A paint by numbers picture is a previously drawn piece of artwork meant to be painted over by the artist. Normally the picture has suggestions as to which color correlates to which number. But that does not mean you have to paint number 6 blue just because that's where the water is. You could paint number 6 red, and that stream of water just became a brook of blood. This changes the whole meaning of the painting! Altering it from rote busy work to an actual work of art. Thus this concept can be extrapolated to video games without much logical abstraction. For example, you could play Super Mario Bros. in such a way that you never stomp on Koopa turtles. Now you've just changed the way you interact with the game. Now you're experiencing this new interaction as a game about how Mario is suddenly a turtle conservationist. He's trying to rid their environment of other menaces such as Goombas. See? The way you play the game changes, and the game changes to you in return.
The true art of video games is not what they are made of, but rather what they offer when played; continuously changing expressionism altered by interactive use of free will. Each player will walk away with a unique take on their experience differing from another player who's played the same game. All based on how they alone played it. That is the art of video games. It has been said a movie, a book, or an album are artistic due to the ruminations and emotions one has upon experiencing them. Video games have the exact same capability, doubly so because they can also make the player look inside themselves and question their own motivations.

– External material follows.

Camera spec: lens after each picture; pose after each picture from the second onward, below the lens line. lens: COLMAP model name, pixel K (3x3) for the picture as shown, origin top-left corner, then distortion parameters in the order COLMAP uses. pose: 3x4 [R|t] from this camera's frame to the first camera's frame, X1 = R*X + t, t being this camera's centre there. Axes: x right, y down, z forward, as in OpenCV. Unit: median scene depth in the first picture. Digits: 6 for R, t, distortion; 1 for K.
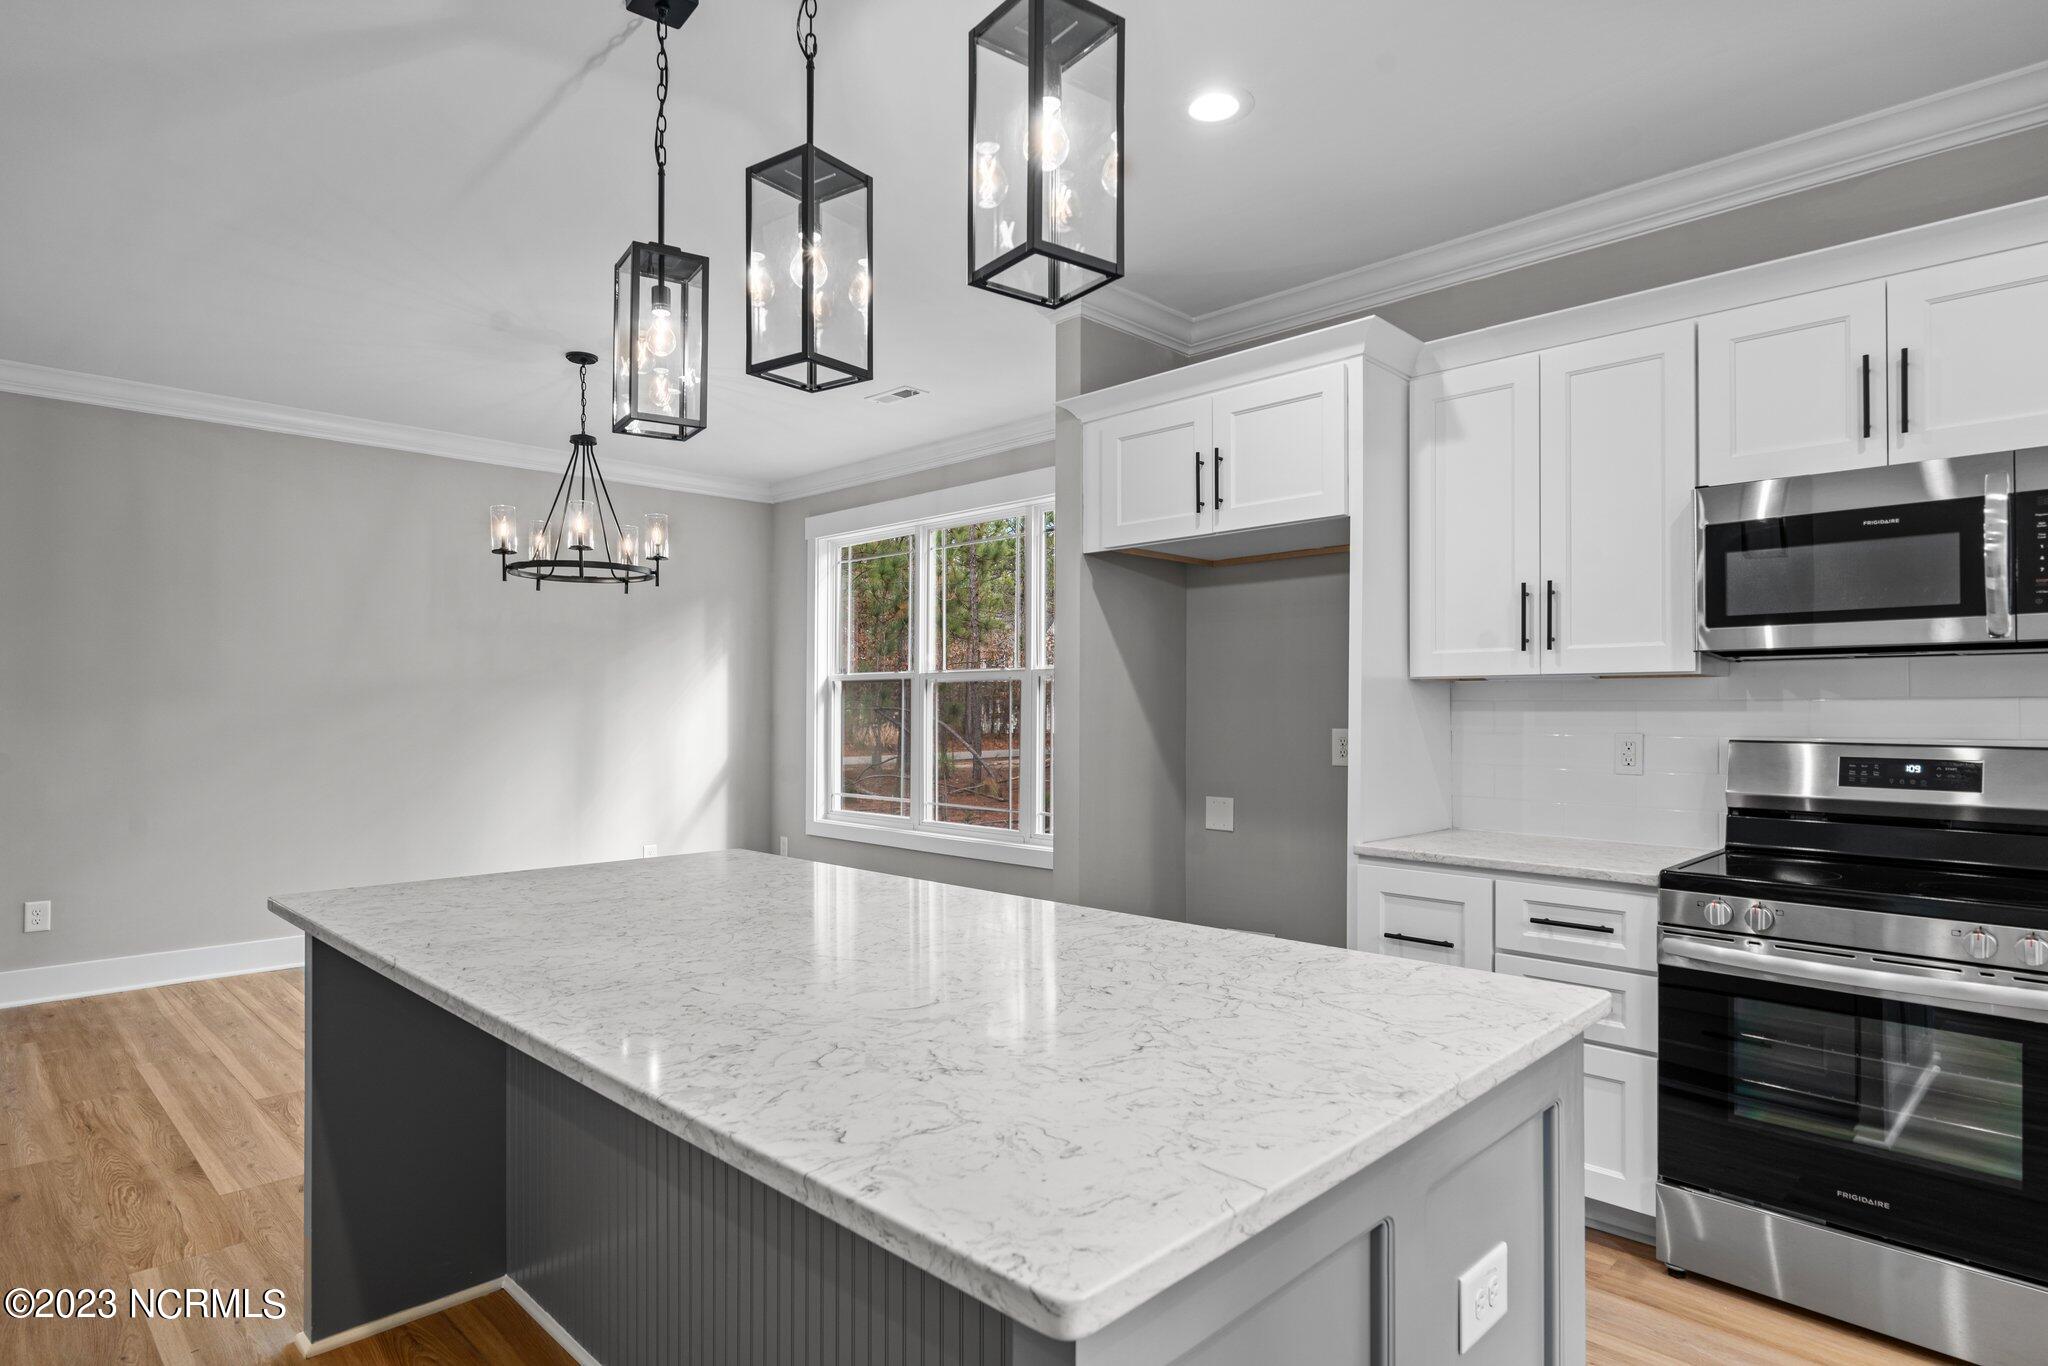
lens RADIAL K [[1108.7, 0, 1024.0], [0, 1108.7, 683.0], [0, 0, 1]] dist [-0.002756, 0.000297]
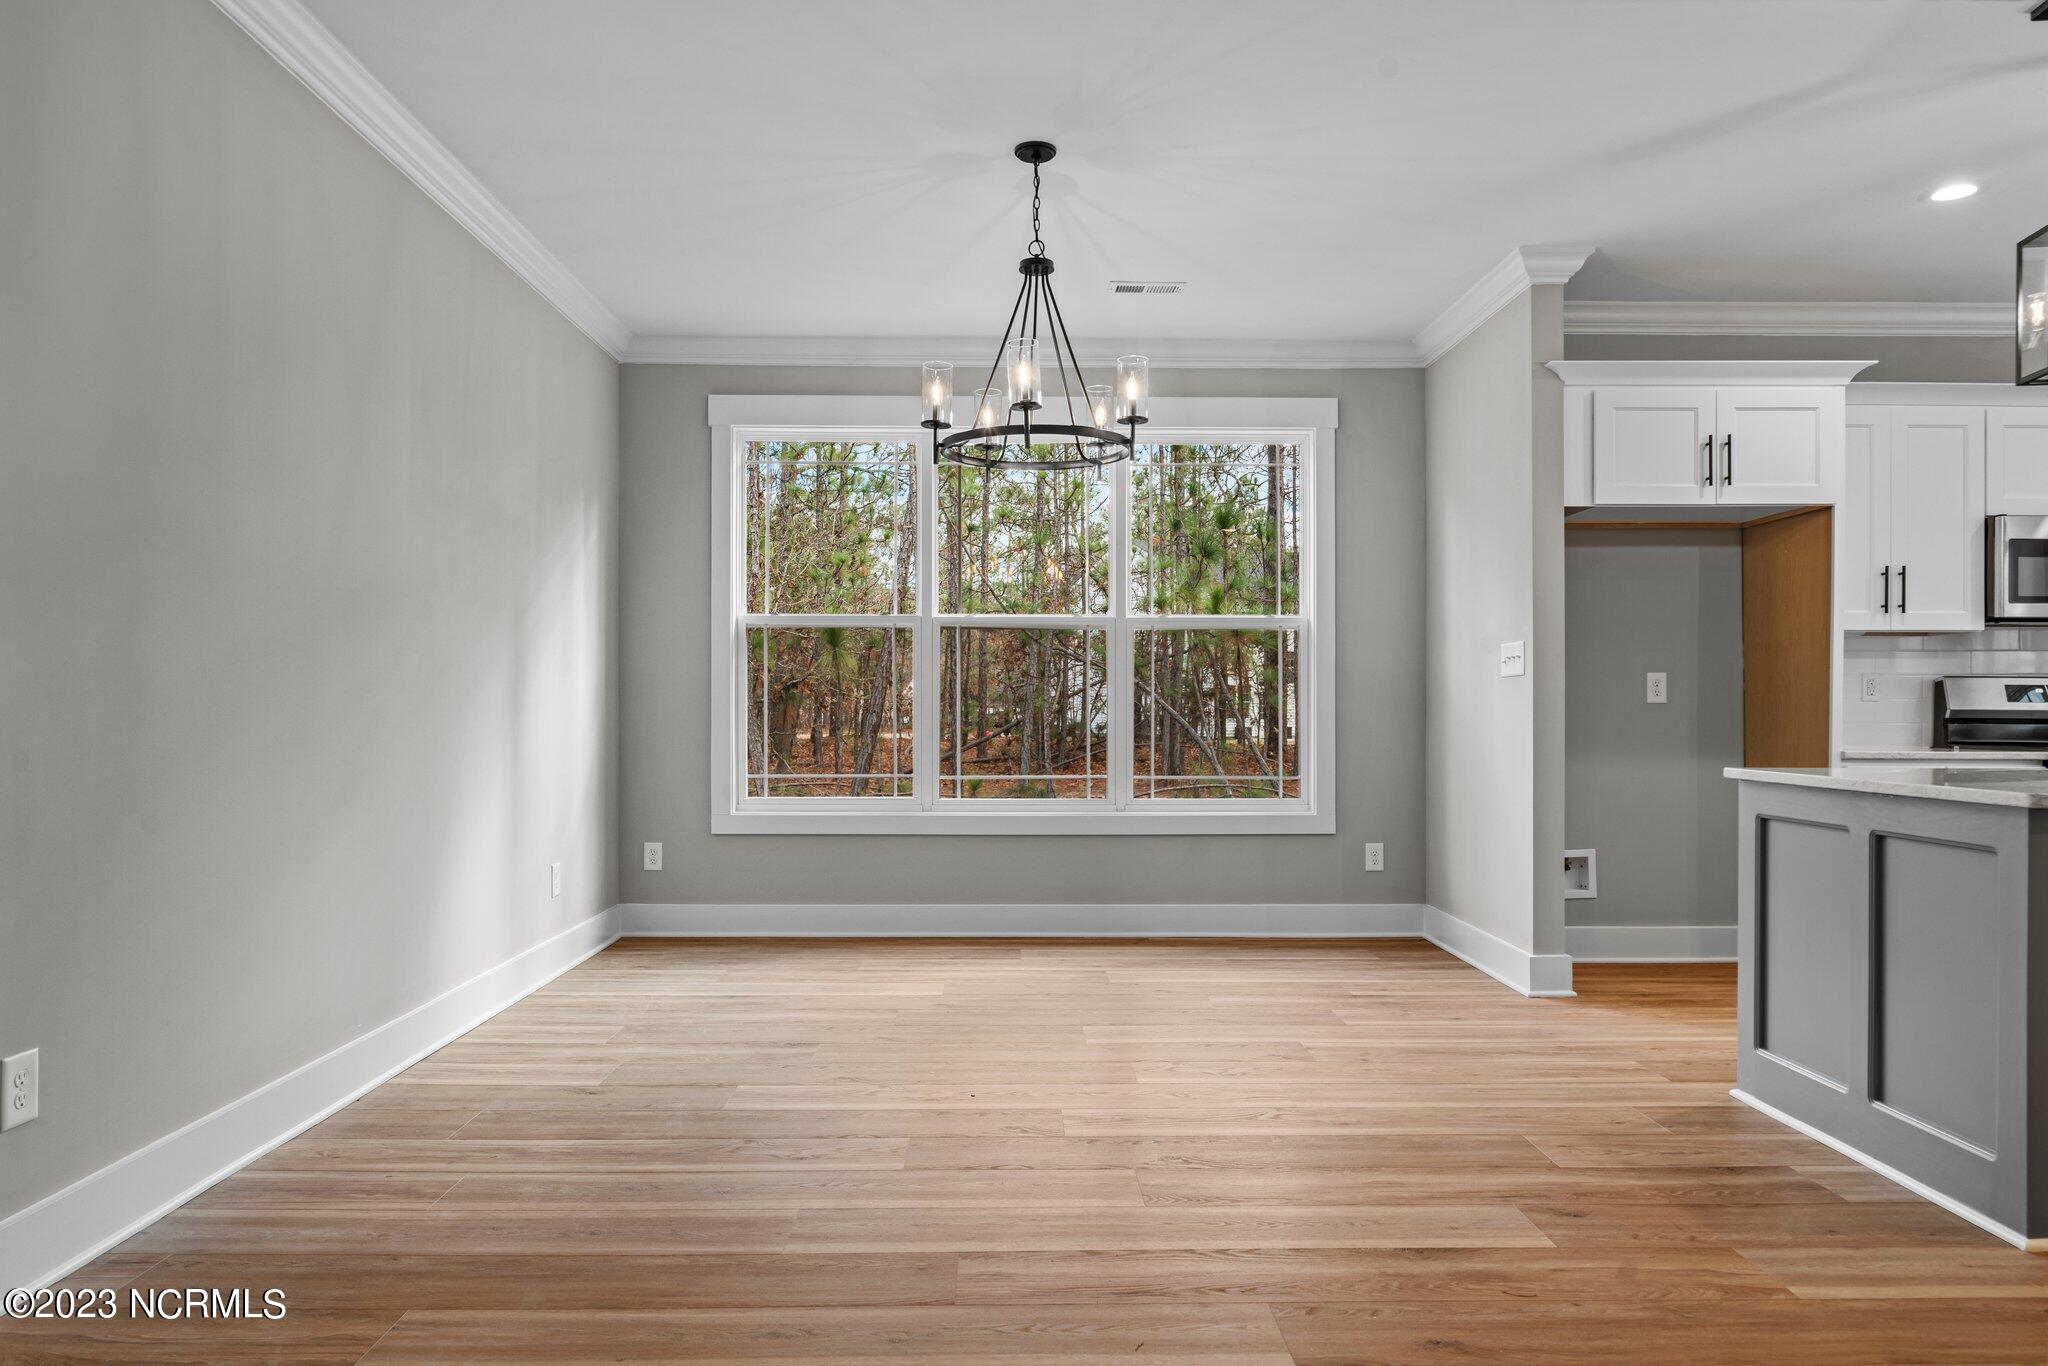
lens RADIAL K [[1284.7, 0, 1021.5], [0, 1284.7, 708.6], [0, 0, 1]] dist [-0.000226, -0.001649]
pose [[0.704343, -0.004738, 0.709844, -1.389279], [-0.016989, 0.999579, 0.023528, 0.068243], [-0.709657, -0.028631, 0.703965, 0.562072]]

After all, why did you squash that poor Goomba when you could have let him live? Was he really trying to kill you, or just walking about his daily routine? Reload the game, don't squash him this time, and the resulting rumination has changed. In this manner, video games are the world's most dynamic form of art. A living digital canvas that is being repainted by every new artist that interacts with it. Indeed, video games are legitimately art, but only while they are being played.